Work to be completed: Pictures in the data must not be copied, but everything else should be output exactly.

╭─ Exercise materials

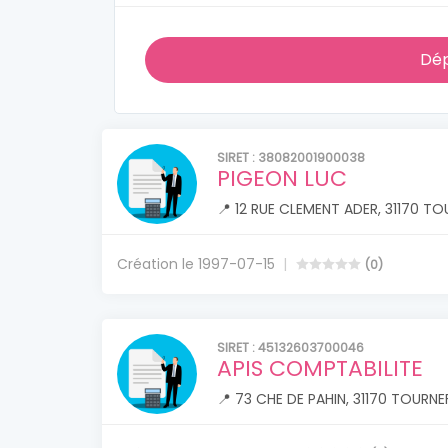
Dép
SIRET : 38082001900038
PIGEON LUC
📍 12 RUE CLEMENT ADER, 31170 TO
Création le 1997-07-15
(0)
SIRET : 45132603700046
APIS COMPTABILITE
📍 73 CHE DE PAHIN, 31170 TOURNEF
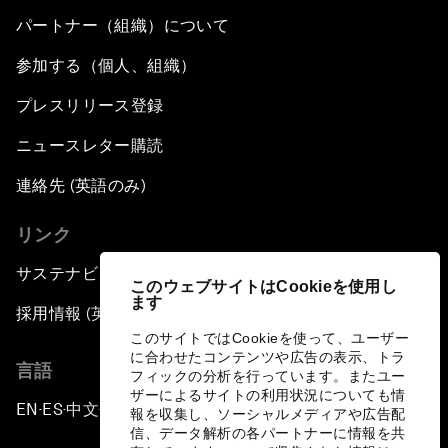
パートナー（組織）について
参加する（個人、組織）
プレスリリース登録
ニュースレター購読
連絡先 (英語のみ)
リンク
サステナビリティへの取り組み
このウェブサイトはCookieを使用し
ます
採用情報 (英語のみ)
このサイトではCookieを使って、ユーザー
に合わせたコンテンツや広告の表示、トラ
言語
フィックの分析を行っています。またユー
ザーによるサイトの利用状況についても情
EN
ES
中文
日本語
▪
▪
▪
報を収集し、ソーシャルメディアや広告配
信、データ解析の各パートナーに情報を共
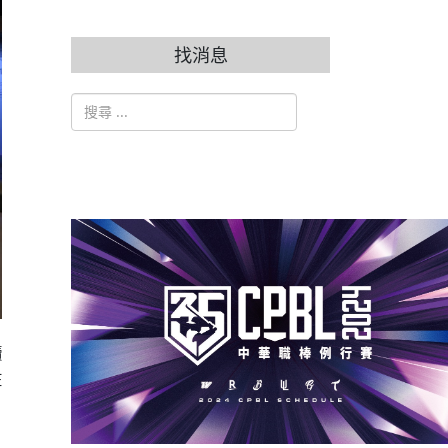
找消息
搜索
Type 2 or more characters for results.
續
在
」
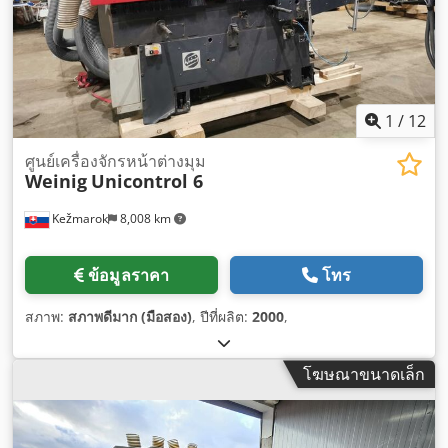
1
/
12
ศูนย์เครื่องจักรหน้าต่างมุม
Weinig
Unicontrol 6
Kežmarok
8,008 km
ข้อมูลราคา
โทร
สภาพ:
สภาพดีมาก (มือสอง)
, ปีที่ผลิต:
2000
,
โฆษณาขนาดเล็ก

╰─

The completed task:
Dép
SIRET : 38082001900038
PIGEON LUC
📍 12 RUE CLEMENT ADER, 31170 TO
Création le 1997-07-15
(0)
SIRET : 45132603700046
APIS COMPTABILITE
📍 73 CHE DE PAHIN, 31170 TOURNEF
パートナー（組織）について
参加する（個人、組織）
プレスリリース登録
ニュースレター購読
連絡先 (英語のみ)
リンク
サステナビリティへの取り組み
このウェブサイトはCookieを使用し
ます
採用情報 (英語のみ)
このサイトではCookieを使って、ユーザー
に合わせたコンテンツや広告の表示、トラ
言語
フィックの分析を行っています。またユー
ザーによるサイトの利用状況についても情
EN
ES
中文
日本語
▪
▪
▪
報を収集し、ソーシャルメディアや広告配
信、データ解析の各パートナーに情報を共
找消息
搜索
Type 2 or more characters for results.
續
在
」
1
/
12
ศูนย์เครื่องจักรหน้าต่างมุม
Weinig
Unicontrol 6
Kežmarok
8,008 km
ข้อมูลราคา
โทร
สภาพ:
สภาพดีมาก (มือสอง)
, ปีที่ผลิต:
2000
,
โฆษณาขนาดเล็ก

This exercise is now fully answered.